Dem Vortrag des Klägers lässt sich allenfalls entnehmen, dass dieser der Auffassung ist, der Beklagte habe ihn darauf hinweisen müssen, dass eine Laboruntersuchung des Pilzes notwendig sei bzw. die Kisten genauer untersuchen müssen. Der Vorwurf besteht insoweit allerdings in einem Unterlassen. Eine deliktische Haftung aufgrund des unterlassenen Hinweises käme daher nur dann in Betracht, wenn der Beklagte eine Garantenstellung hätte. Das ist vorliegend überhaupt nicht ersichtlich.

3. Dem Kläger steht gegen den Beklagten auch kein Anspruch aus Geschäftsführung ohne Auftrag gem. §§ 677, 670, 683 BGB zu.

Dass der Beklagte ein Geschäft des Klägers geführt hat, ist schon nicht schlüssig vorgetragen. Konkrete Einzelheiten zum Kontakt hat der Kläger letztlich nicht vorgetragen. Der Kläger hat auch keinen geeigneten Beweis angetreten für seine Behauptung, der Beklagte habe ihm den entsprechenden Rat erteilt. Auf die vorstehenden Ausführungen wird zwecks Vermeidung von Wiederholungen Bezug genommen.
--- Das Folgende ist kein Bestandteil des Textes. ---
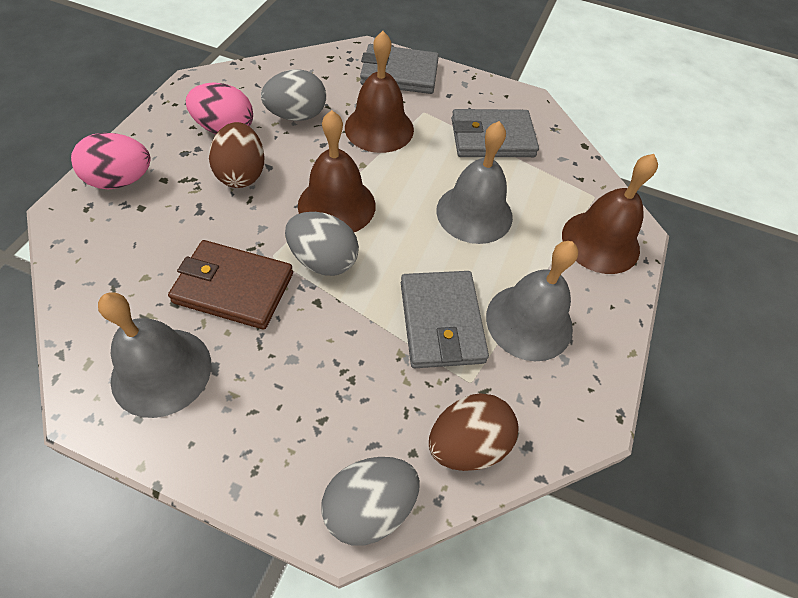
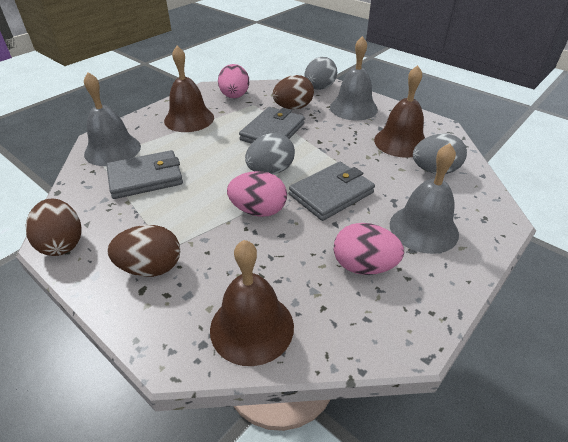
brown egg: [209,122,265,188] [429,393,518,471] = 2 -> [25,199,81,256] [108,225,180,277] [273,75,314,109] = 3
brown wallet: [168,240,293,330] = 1 -> none = 0
pink egg: [71,133,151,189] [186,82,253,134] = 2 -> [218,64,249,98] [227,171,287,217] [334,223,404,275] = 3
Unabhängig davon ist ein Fremdgeschäftsführungswille auf Beklagtenseite nicht ersichtlich. Dieser hat allenfalls im Interesse der Firma M. GmbH am Abschluss eines Vertrages bzw. im eigenen Provisionsinteresse gehandelt.

Letztlich verbleibt es daher bei dem in § 675 Abs. 2 BGB normierten Grundsatz, dass für einen Rat bzw. eine Auskunft regelmäßig nicht gehaftet wird.

II.

Mangels Hauptanspruchs stehen dem Kläger auch keine Zinsen oder außergerichtliche Rechtsanwaltskosten zu.

III.

Die Kostenentscheidung beruht auf § 91 ZPO, die Entscheidung über die vorläufige Vollstreckbarkeit hat ihre gesetzliche Grundlage in § 709 ZPO.

Die Streitwertfestsetzung folgt aus § 3 ZPO.